Al
entrar en el vagón Lola localiza un asiento al lado de la ventanilla y se
apresura a ocuparlo. Se encuentra muy cansada, lleva todo el día andando, latigueada
por el viento frío y le duelen las rodillas. Deja el bolso a un lado y con las
dos manos se las masajea con fuerza, con gestos circulares, tal y como vio una
vez hacer en un programa de televisión. Ese movimiento le hace sentir más
relajada y recuesta la cabeza contra la ventanilla. La nota helada, pero en este
momento no le importa lo más mínimo. Afuera, observa edificios indistinguibles que
emborronan la tarde, perdiéndose con rapidez.
Delante suya, al lado de las
puertas, está sentada una mujer de unos setenta años con un pañuelo azul que le
abraza los cabellos.
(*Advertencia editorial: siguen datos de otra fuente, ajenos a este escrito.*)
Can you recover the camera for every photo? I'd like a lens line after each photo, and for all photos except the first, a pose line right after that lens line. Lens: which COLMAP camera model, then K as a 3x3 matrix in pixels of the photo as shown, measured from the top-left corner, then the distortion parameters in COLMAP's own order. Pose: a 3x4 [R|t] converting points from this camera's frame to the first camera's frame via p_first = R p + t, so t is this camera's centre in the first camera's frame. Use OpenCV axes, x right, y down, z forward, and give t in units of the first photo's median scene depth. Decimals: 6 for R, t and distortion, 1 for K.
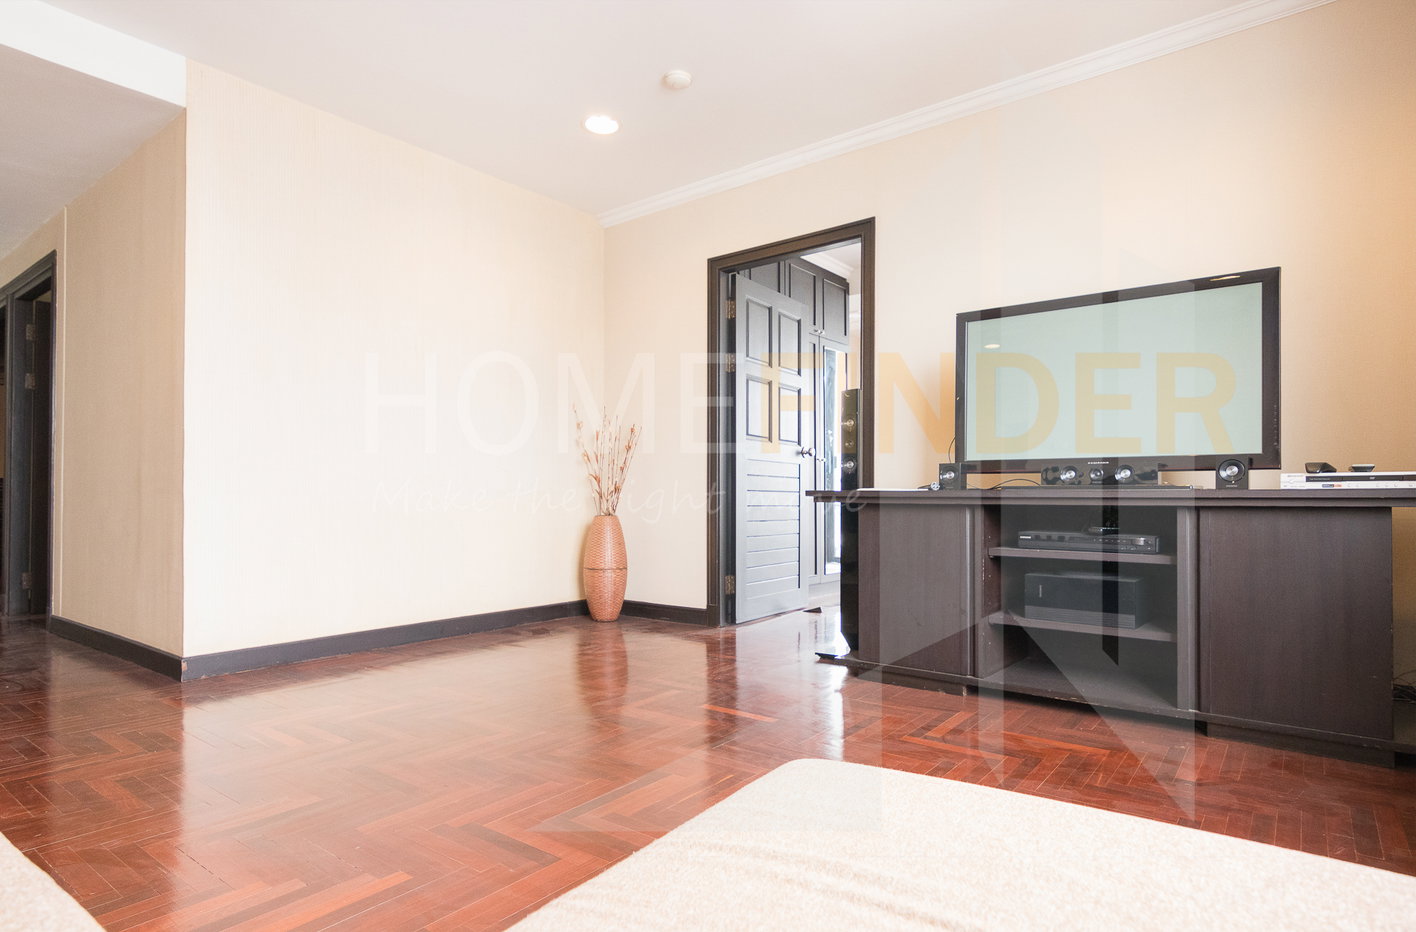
lens RADIAL K [[761.3, 0, 707.7], [0, 761.3, 483.4], [0, 0, 1]] dist [-0.001040, -0.000133]
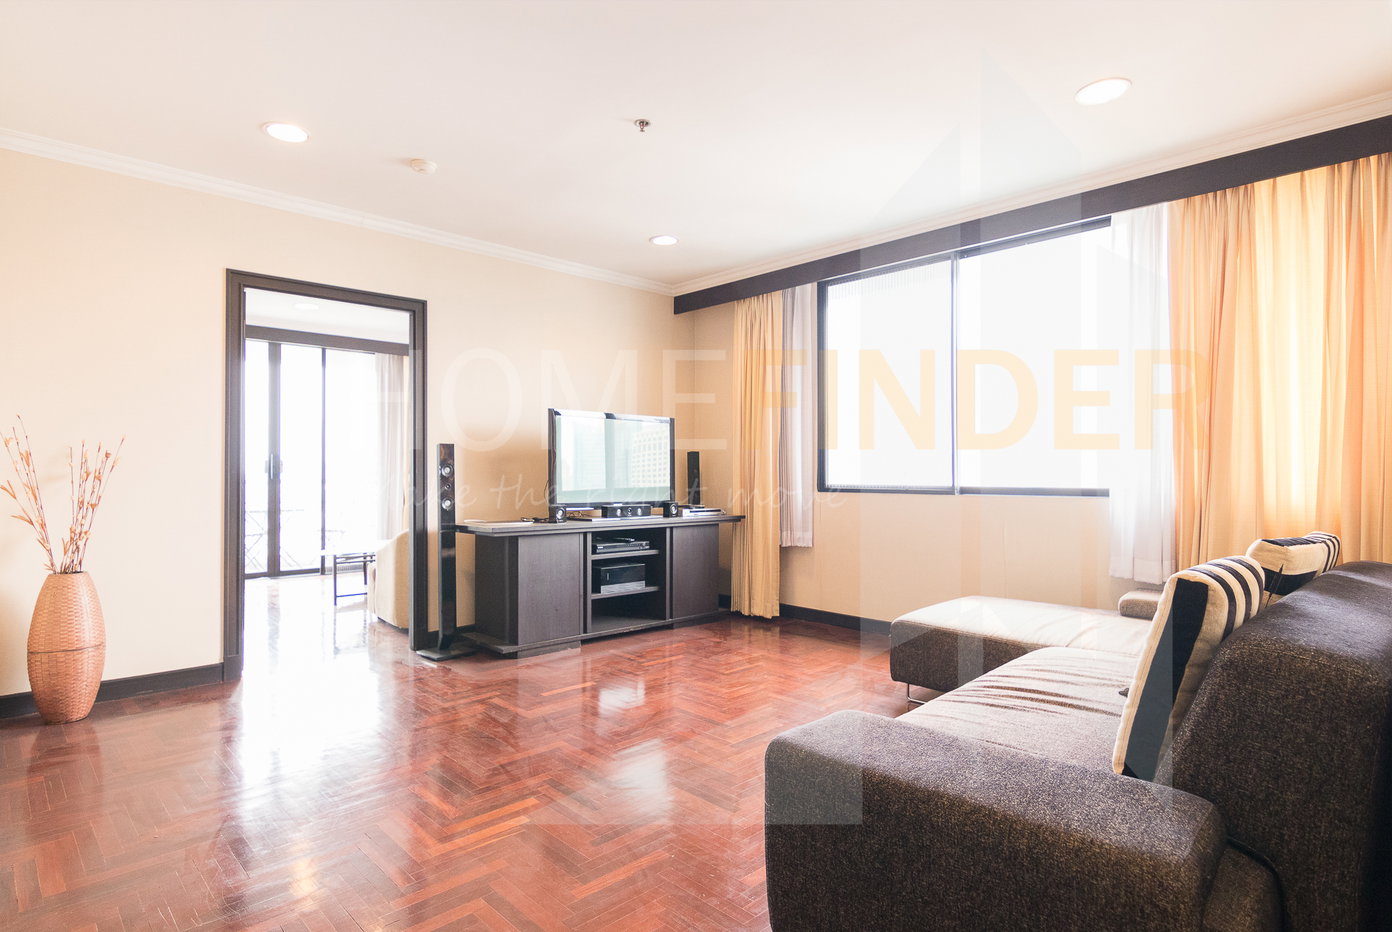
lens RADIAL K [[749.3, 0, 696.0], [0, 749.3, 466.0], [0, 0, 1]] dist [-0.000140, -0.000106]
pose [[0.146837, 0.010262, 0.989107, -0.954751], [-0.014862, 0.999856, -0.008167, -0.080754], [-0.989049, -0.013501, 0.146969, 0.398477]]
A sus pies tiene dos bolsas de supermercado que se antojan
muy pesadas y un transportín de donde asoma la cabeza inmensa de un gato
blanco. Lola distingue en el interior de las bolsas una lechuga, tomates, unos
botes de algo que no alcanza a discernir y unas latas de sardinas. El gato, con
los ojos semicerrados, se lame goloso la almohadilla de una de sus patas
delanteras.
-Latas
de sardinas –murmulla el gato blanco después de estirarse trabajosamente en el
interior de su transportín-. Se cree que me gustan.
-En
otros tiempos –continua después de aclararse la garganta con un breve carraspeo
– me las hubiera comido con gusto. Anda que no pasé hambre en la guerra, cuando
malvivía en las ruinas de un edificio hecho migas por las bombas. Devoraba todo
lo que se podía agarrar.
-Y
las peleas por el alimento –prosigue después de unos instantes, en los que los
ojos se le han ensoñecido-. La caza de lagartijas, la muerte de las flores, las
uñas que rascaban las piedras.
El tren se detiene en la estación de
Coslada, y la señora, asiendo con dificultad las dos bolsas de la compra, se
baja del tren.
-¿Qué
haces? –grita el gato empujando la reja del transportín con su gruesa cabeza-.
No me dejes aquí. Regresa.
Lola ve a la señora a través de la
ventanilla avanzar con pasos agotados hacia las escaleras mecánicas, mientras
escucha los lamentos del animal.
-¿Qué
voy a hacer ahora? –se queja mientras se tumba en la base del transportín- ¿Qué
voy a hacer? –y la voz de arena se le va apagando hasta que casi no es más que
el ruido de un motor de un coche lejano.
Una voz artificial que proviene de
algún altavoz invisible anuncia la llegada a Coslada. Lola se remueve en su
asiento, apretando los dientes y frotándose los ojos con el puño. Siente su
aliento pastoso, como de naranja agria. Al lado de la puerta, la señora mete un
dedo por la rejilla y rasca con la uña la cabeza de su gato blanco, que parece
dormido.
En Coslada sube un hombre con un lloroso
abrigo gris y un poblado bigote canoso. Se sienta al lado de Lola y coge un
periódico arrugado que había en el asiento. El gato abre los ojos y se
despereza con dificultad.
-¿Miau,
miau? –dice el hombre.
-Miau
–responde Lola sin mirarle, encogiendo los hombros y volviendo a apoyar la
cabeza en la ventanilla.
-Tengo
hambre –susurra el gato después de un descomunal bostezo-. Hay que joderse.